Welcome Forums General PowerShell Q&A Fastest Way to Return Names in array1 that are not in array2

This topic contains 5 replies, has 4 voices, and was last updated by

 
Participant
1 year, 3 months ago.

  • Author
    Posts
  • #77442
    DJ

    Participant
    Points: 0
    Rank: Member

    What is the fastest way to return elements in array1 not found in array2?

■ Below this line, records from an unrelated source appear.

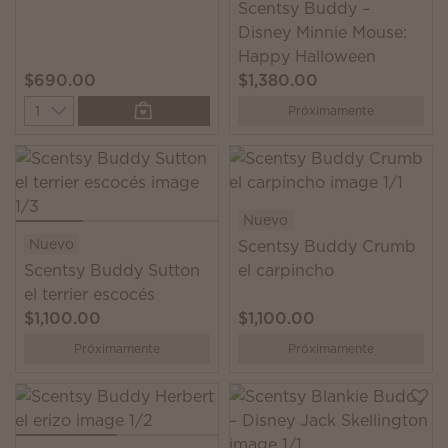
Scentsy Buddy –
Disney Minnie Mouse:
Happy Halloween
$690.00
$1,380.00
Quantity
Próximamente
Nuevo
Nuevo
Scentsy Buddy Crumb
Scentsy Buddy Sutton
el carpincho
el terrier escocés
$1,100.00
$1,100.00
Próximamente
Próximamente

    Array1 has like 5000 entries
    Array2 has like 18000 entries
    Each Array only has 1 value and its name, so not able to use hash keypairs.
    Arrays are not sorted

    Provide simple example of best option you recommend.

  • #77445

    Keymaster
    Points: 1,704
    Helping HandTeam Member
    Rank: Community Hero

    Compare-Object. See help for examples.

  • #77451

    Participant
    Points: 85
    Rank: Member

    what he said 🙂

    $Array1 = 1..5000 | % { [PSCustomObject]@{
            bla1 = $_
            bla2 = "Text$_"
        }
    }
    
    $Array2 = 3000..20000 | % { [PSCustomObject]@{
            bla1 = $_
            bla2 = "Text$_"
        }
    }
    
    # Elements in Array1 not in Array2 ==> 1 - 2999
    
    $Duration = Measure-Command {
        $myOutput = Compare-Object -ReferenceObject $Array1 -DifferenceObject $Array2 -PassThru -Property bla1 | 
            Where-Object { $_.SideIndicator -eq '< =' }
    }
    'Test 1: Compare-Object and Where-Object'
    "    Identified $($myOutput.count) records in $($Duration.TotalSeconds) seconds"
    
    $Duration = Measure-Command {
        $myOutput = (Compare-Object -ReferenceObject $Array1 -DifferenceObject $Array2 -PassThru -Property bla1).Where{ $_.SideIndicator -eq '<=' } 
    }
    'Test 2: Compare-Object and Where() method'
    "    Identified $($myOutput.count) records in $($Duration.TotalSeconds) seconds"
    
    $Duration = Measure-Command {
        $myOutput = $Array1 | % {
            if ($_.bla1 -notin $Array2.bla1 ) { $_ }
        } 
    }
    'Test 3: Enumerate Array1 elements, test each against Array2'
    "    Identified $($myOutput.count) records in $($Duration.TotalSeconds) seconds"
    
    Test 1: Compare-Object and Where-Object
        Identified 2999 records in 11.8748938 seconds
    Test 2: Compare-Object and Where() method
        Identified 2999 records in 10.6478435 seconds
    Test 3: Enumerate Array1 elements, test each against Array2
        Identified 2999 records in 48.2678471 seconds
    
  • #77458
    DJ

    Participant
    Points: 0
    Rank: Member

    Thanks for the quick responses. I've tried some of these options, but still very slow. I will measure it and report my results and code examples. Also, I can't use hash table as my 2 arrays only have 1 property in them, therefore can't meet keypair option requirements for hashtable.

  • #77496
    DJ

    Participant
    Points: 0
    Rank: Member

    Tried doing CompareObject on 2 results and it works good.

    However, I this error about null, but I don't see whats wrong. The arrays are not null. If I run the contents in Reference Object it works fine, same if I do it for DifferenceObject. After much troubleshooting, found that in my arrays there was 2 null lines, and apparently Compare-Object doesn't work ANY null entries.

    Code to replace the null entries used:
    $ruleApplications = $ruleApplications -replace "^$", "null"

    Thanks for ALL of the help, much appreciated.

  • #77568

    Participant
    Points: 0
    Rank: Member

    if you do not have duplicates in array why you can't use hashtables ?
    what stop you from use $hash[$key] = 1 and $hash.ContainsKey($key) ?
    and even there is a duplicates you can have a $hash[$key] = $count

    also there is a HashSet
    https://msdn.microsoft.com/en-us/library/bb359438(v=vs.110).aspx

The topic ‘Fastest Way to Return Names in array1 that are not in array2’ is closed to new replies.